> [REQUIREMENT] Leave out the pictures and print the rest of the entries exactly as they stand.

> [MATERIAL PROVIDED]
*****

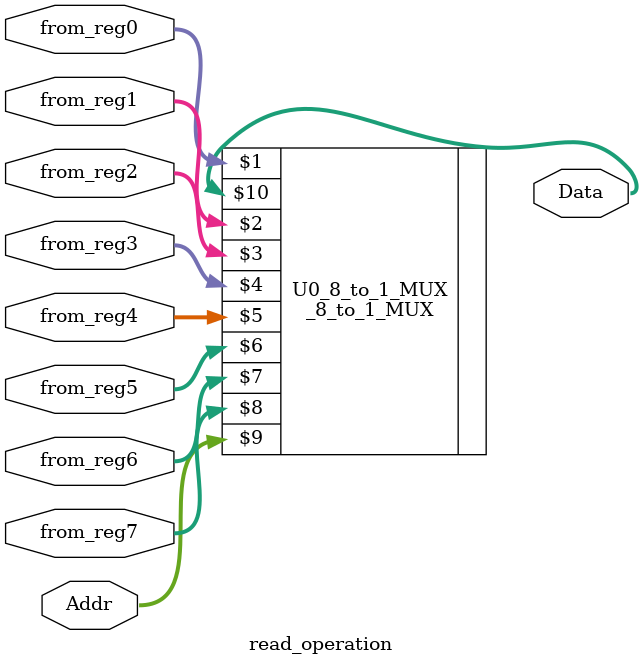
<source format=v>
module read_operation(Addr, Data, from_reg0, from_reg1, from_reg2, from_reg3, from_reg4, from_reg5, from_reg6, from_reg7);
  // Read Operation Module
  // Inputs: Register Data (from_reg0 to from_reg7), Address (Addr)
  // Output: Data output (Data)

  input [31:0] from_reg0, from_reg1, from_reg2, from_reg3, from_reg4, from_reg5, from_reg6, from_reg7; // Data from registers
  input [2:0] Addr; // Address for selecting data from registers
  output [31:0] Data; // Data output based on the selected address
  
  // Instantiate 8-to-1 MUX to select data based on the address
  _8_to_1_MUX U0_8_to_1_MUX(from_reg0, from_reg1, from_reg2, from_reg3, from_reg4, from_reg5, from_reg6, from_reg7, Addr, Data);	
endmodule

</source>
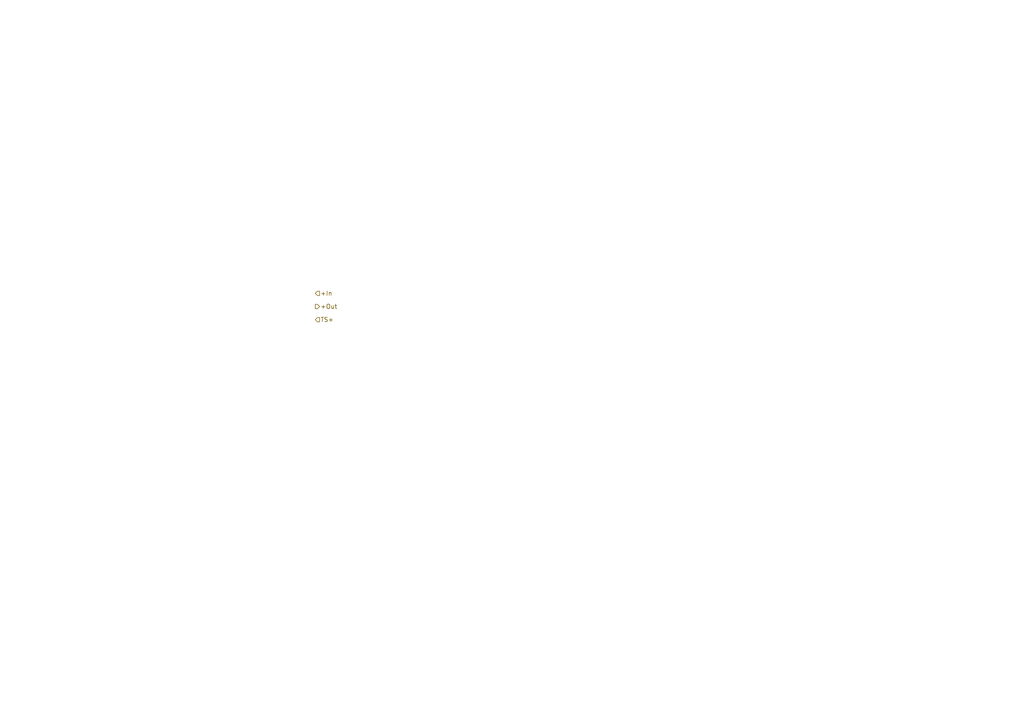
<source format=kicad_sch>
(kicad_sch
	(version 20231120)
	(generator "eeschema")
	(generator_version "8.0")
	(uuid "68001426-24b6-4d58-b6ff-f9f6efbb149b")
	(paper "A4")
	(lib_symbols)
	(hierarchical_label "TS+"
		(shape input)
		(at 91.44 92.71 0)
		(fields_autoplaced yes)
		(effects
			(font
				(size 1.27 1.27)
			)
			(justify left)
		)
		(uuid "14f14be7-5faa-43e7-9f6d-96914da80380")
	)
	(hierarchical_label "+In"
		(shape input)
		(at 91.44 85.09 0)
		(fields_autoplaced yes)
		(effects
			(font
				(size 1.27 1.27)
			)
			(justify left)
		)
		(uuid "75177b87-3264-4255-9cd4-90feee91e4b0")
	)
	(hierarchical_label "+Out"
		(shape output)
		(at 91.44 88.9 0)
		(fields_autoplaced yes)
		(effects
			(font
				(size 1.27 1.27)
			)
			(justify left)
		)
		(uuid "b38ec2f6-9724-4997-80bb-12d4644b79a7")
	)
)

</source>
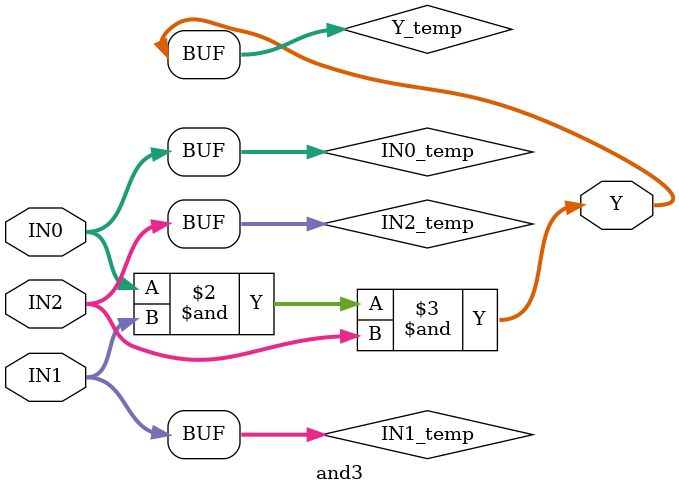
<source format=v>
module and3(IN0,IN1,IN2,Y);
  parameter N = 8;
  parameter DPFLAG = 1;
  parameter GROUP = "dpath1";
  parameter
        d_IN0 = 0,
        d_IN1 = 0,
        d_IN2 = 0,
        d_Y = 1;
  input [(N - 1):0] IN0;
  input [(N - 1):0] IN1;
  input [(N - 1):0] IN2;
  output [(N - 1):0] Y;
  wire [(N - 1):0] IN0_temp;
  wire [(N - 1):0] IN1_temp;
  wire [(N - 1):0] IN2_temp;
  reg [(N - 1):0] Y_temp;
  assign #(d_IN0) IN0_temp = IN0;
  assign #(d_IN1) IN1_temp = IN1;
  assign #(d_IN2) IN2_temp = IN2;
  assign #(d_Y) Y = Y_temp;
  always
    @(IN0_temp or IN1_temp or IN2_temp)
      begin
      Y_temp = ((IN0_temp & IN1_temp) & IN2_temp);
      end
endmodule

</source>
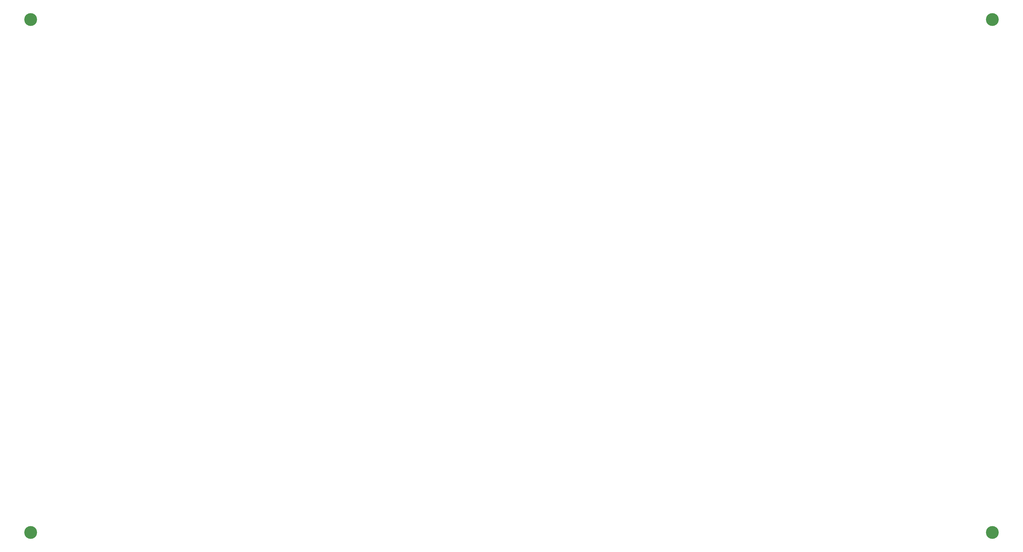
<source format=gbr>
%TF.GenerationSoftware,KiCad,Pcbnew,(5.99.0-12218-g749d2d5987)*%
%TF.CreationDate,2021-09-15T17:58:56+03:00*%
%TF.ProjectId,stend_main_stencil,7374656e-645f-46d6-9169-6e5f7374656e,rev*%
%TF.SameCoordinates,PX258bd10PYee998b0*%
%TF.FileFunction,Soldermask,Bot*%
%TF.FilePolarity,Negative*%
%FSLAX46Y46*%
G04 Gerber Fmt 4.6, Leading zero omitted, Abs format (unit mm)*
G04 Created by KiCad (PCBNEW (5.99.0-12218-g749d2d5987)) date 2021-09-15 17:58:56*
%MOMM*%
%LPD*%
G01*
G04 APERTURE LIST*
%ADD10C,4.000000*%
G04 APERTURE END LIST*
D10*
%TO.C,PCB1*%
X305000000Y175000000D03*
X5000000Y15000000D03*
X5000000Y175000000D03*
X305000000Y15000000D03*
%TD*%
M02*

</source>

*****

> [EXERCISE OUTPUT]
<source format=v>
module read_operation(Addr, Data, from_reg0, from_reg1, from_reg2, from_reg3, from_reg4, from_reg5, from_reg6, from_reg7);
  // Read Operation Module
  // Inputs: Register Data (from_reg0 to from_reg7), Address (Addr)
  // Output: Data output (Data)

  input [31:0] from_reg0, from_reg1, from_reg2, from_reg3, from_reg4, from_reg5, from_reg6, from_reg7; // Data from registers
  input [2:0] Addr; // Address for selecting data from registers
  output [31:0] Data; // Data output based on the selected address
  
  // Instantiate 8-to-1 MUX to select data based on the address
  _8_to_1_MUX U0_8_to_1_MUX(from_reg0, from_reg1, from_reg2, from_reg3, from_reg4, from_reg5, from_reg6, from_reg7, Addr, Data);	
endmodule

</source>
<source format=kicad_sch>
(kicad_sch
	(version 20231120)
	(generator "eeschema")
	(generator_version "8.0")
	(uuid "68001426-24b6-4d58-b6ff-f9f6efbb149b")
	(paper "A4")
	(lib_symbols)
	(hierarchical_label "TS+"
		(shape input)
		(at 91.44 92.71 0)
		(fields_autoplaced yes)
		(effects
			(font
				(size 1.27 1.27)
			)
			(justify left)
		)
		(uuid "14f14be7-5faa-43e7-9f6d-96914da80380")
	)
	(hierarchical_label "+In"
		(shape input)
		(at 91.44 85.09 0)
		(fields_autoplaced yes)
		(effects
			(font
				(size 1.27 1.27)
			)
			(justify left)
		)
		(uuid "75177b87-3264-4255-9cd4-90feee91e4b0")
	)
	(hierarchical_label "+Out"
		(shape output)
		(at 91.44 88.9 0)
		(fields_autoplaced yes)
		(effects
			(font
				(size 1.27 1.27)
			)
			(justify left)
		)
		(uuid "b38ec2f6-9724-4997-80bb-12d4644b79a7")
	)
)

</source>
<source format=v>
module and3(IN0,IN1,IN2,Y);
  parameter N = 8;
  parameter DPFLAG = 1;
  parameter GROUP = "dpath1";
  parameter
        d_IN0 = 0,
        d_IN1 = 0,
        d_IN2 = 0,
        d_Y = 1;
  input [(N - 1):0] IN0;
  input [(N - 1):0] IN1;
  input [(N - 1):0] IN2;
  output [(N - 1):0] Y;
  wire [(N - 1):0] IN0_temp;
  wire [(N - 1):0] IN1_temp;
  wire [(N - 1):0] IN2_temp;
  reg [(N - 1):0] Y_temp;
  assign #(d_IN0) IN0_temp = IN0;
  assign #(d_IN1) IN1_temp = IN1;
  assign #(d_IN2) IN2_temp = IN2;
  assign #(d_Y) Y = Y_temp;
  always
    @(IN0_temp or IN1_temp or IN2_temp)
      begin
      Y_temp = ((IN0_temp & IN1_temp) & IN2_temp);
      end
endmodule

</source>
<source format=gbr>
%TF.GenerationSoftware,KiCad,Pcbnew,(5.99.0-12218-g749d2d5987)*%
%TF.CreationDate,2021-09-15T17:58:56+03:00*%
%TF.ProjectId,stend_main_stencil,7374656e-645f-46d6-9169-6e5f7374656e,rev*%
%TF.SameCoordinates,PX258bd10PYee998b0*%
%TF.FileFunction,Soldermask,Bot*%
%TF.FilePolarity,Negative*%
%FSLAX46Y46*%
G04 Gerber Fmt 4.6, Leading zero omitted, Abs format (unit mm)*
G04 Created by KiCad (PCBNEW (5.99.0-12218-g749d2d5987)) date 2021-09-15 17:58:56*
%MOMM*%
%LPD*%
G01*
G04 APERTURE LIST*
%ADD10C,4.000000*%
G04 APERTURE END LIST*
D10*
%TO.C,PCB1*%
X305000000Y175000000D03*
X5000000Y15000000D03*
X5000000Y175000000D03*
X305000000Y15000000D03*
%TD*%
M02*

</source>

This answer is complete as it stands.